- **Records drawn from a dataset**
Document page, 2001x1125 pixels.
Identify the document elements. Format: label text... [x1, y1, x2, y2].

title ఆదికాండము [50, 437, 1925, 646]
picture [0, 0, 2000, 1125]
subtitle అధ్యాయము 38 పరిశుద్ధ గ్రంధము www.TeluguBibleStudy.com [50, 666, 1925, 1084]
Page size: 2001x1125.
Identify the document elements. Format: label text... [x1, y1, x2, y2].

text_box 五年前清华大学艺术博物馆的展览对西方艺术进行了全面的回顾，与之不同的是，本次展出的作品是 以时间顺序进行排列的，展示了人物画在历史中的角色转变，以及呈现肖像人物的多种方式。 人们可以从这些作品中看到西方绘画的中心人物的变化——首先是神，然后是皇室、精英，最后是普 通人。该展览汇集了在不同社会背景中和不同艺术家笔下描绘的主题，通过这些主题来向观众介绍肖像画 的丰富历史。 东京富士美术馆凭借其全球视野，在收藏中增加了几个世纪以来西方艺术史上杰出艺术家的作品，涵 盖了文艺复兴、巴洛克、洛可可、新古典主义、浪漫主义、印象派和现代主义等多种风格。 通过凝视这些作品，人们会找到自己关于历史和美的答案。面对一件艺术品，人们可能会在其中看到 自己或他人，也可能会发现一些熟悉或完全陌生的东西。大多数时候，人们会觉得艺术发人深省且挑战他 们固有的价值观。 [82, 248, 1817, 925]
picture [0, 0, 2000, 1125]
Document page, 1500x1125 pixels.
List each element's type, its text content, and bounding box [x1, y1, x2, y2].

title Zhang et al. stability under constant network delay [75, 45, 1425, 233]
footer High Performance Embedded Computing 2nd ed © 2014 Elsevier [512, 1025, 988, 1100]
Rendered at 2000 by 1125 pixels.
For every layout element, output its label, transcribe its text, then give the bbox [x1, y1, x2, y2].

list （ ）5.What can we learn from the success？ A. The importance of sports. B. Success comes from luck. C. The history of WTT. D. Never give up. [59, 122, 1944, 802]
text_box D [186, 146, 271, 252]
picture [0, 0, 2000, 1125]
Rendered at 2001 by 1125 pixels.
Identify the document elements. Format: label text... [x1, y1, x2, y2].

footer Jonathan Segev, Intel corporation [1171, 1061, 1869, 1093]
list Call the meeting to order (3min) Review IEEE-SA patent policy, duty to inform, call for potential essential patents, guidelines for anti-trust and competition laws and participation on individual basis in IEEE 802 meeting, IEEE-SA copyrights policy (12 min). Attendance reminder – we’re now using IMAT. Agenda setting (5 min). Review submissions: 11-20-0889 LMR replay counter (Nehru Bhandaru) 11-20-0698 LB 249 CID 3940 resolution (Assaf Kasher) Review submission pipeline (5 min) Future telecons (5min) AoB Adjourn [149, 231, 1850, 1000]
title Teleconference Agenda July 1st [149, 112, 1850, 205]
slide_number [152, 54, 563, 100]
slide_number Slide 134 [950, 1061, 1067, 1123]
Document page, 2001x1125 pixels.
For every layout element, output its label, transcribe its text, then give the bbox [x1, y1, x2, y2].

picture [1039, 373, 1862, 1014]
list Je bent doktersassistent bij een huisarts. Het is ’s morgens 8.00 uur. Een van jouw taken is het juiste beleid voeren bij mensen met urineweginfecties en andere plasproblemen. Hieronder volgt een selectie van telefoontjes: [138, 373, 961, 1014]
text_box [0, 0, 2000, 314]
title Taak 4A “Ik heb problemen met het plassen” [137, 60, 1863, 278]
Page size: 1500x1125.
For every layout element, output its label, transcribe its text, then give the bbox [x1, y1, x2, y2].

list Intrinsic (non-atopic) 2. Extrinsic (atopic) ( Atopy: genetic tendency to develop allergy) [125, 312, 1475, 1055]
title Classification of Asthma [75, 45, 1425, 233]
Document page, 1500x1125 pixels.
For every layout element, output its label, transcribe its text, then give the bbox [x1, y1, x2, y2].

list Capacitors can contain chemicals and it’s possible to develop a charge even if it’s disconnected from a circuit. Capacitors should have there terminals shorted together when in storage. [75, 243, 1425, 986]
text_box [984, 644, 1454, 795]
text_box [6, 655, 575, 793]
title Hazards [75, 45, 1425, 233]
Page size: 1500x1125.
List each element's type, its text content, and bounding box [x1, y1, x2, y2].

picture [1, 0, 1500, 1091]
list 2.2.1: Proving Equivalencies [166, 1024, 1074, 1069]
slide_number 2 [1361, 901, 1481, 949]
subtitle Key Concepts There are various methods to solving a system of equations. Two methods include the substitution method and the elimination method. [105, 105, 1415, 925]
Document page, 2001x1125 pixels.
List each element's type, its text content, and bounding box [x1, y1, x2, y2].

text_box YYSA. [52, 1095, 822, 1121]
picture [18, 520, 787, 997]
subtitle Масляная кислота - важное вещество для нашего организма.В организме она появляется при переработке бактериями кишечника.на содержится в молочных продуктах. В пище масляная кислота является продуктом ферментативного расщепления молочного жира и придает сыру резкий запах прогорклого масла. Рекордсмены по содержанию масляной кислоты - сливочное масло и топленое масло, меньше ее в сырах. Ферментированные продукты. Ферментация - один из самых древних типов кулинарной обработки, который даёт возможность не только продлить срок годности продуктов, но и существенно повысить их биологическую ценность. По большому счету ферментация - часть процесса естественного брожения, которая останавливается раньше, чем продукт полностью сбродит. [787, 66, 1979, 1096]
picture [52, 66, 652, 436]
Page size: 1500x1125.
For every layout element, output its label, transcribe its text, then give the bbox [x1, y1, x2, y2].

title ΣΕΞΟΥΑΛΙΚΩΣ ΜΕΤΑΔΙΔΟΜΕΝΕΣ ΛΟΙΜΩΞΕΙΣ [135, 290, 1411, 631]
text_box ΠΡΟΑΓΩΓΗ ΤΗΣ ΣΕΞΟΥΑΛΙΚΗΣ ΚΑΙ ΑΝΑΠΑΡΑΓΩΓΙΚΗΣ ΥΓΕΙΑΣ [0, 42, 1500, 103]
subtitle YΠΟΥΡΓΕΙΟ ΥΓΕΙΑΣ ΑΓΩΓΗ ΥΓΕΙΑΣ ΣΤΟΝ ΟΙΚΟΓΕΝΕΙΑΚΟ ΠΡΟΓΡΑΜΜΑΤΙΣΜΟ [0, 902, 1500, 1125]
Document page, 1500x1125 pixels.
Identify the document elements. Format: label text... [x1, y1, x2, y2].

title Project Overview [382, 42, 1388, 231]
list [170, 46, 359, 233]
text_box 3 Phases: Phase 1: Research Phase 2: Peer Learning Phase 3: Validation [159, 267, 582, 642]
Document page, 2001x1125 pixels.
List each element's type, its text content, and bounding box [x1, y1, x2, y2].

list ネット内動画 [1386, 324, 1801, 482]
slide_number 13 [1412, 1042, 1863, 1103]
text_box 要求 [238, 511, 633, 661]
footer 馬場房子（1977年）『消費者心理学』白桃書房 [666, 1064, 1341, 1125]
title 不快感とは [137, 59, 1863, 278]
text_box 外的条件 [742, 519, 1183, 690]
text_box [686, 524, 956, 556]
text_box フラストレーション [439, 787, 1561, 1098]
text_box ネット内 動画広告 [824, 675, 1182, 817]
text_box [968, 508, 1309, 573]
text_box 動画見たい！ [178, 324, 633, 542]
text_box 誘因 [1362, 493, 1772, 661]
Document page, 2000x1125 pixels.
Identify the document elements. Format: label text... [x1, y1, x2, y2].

- **Your task**
Using the entries above, state the number of lines that include "Rendered". Add nothing else.

- **Expected output**
2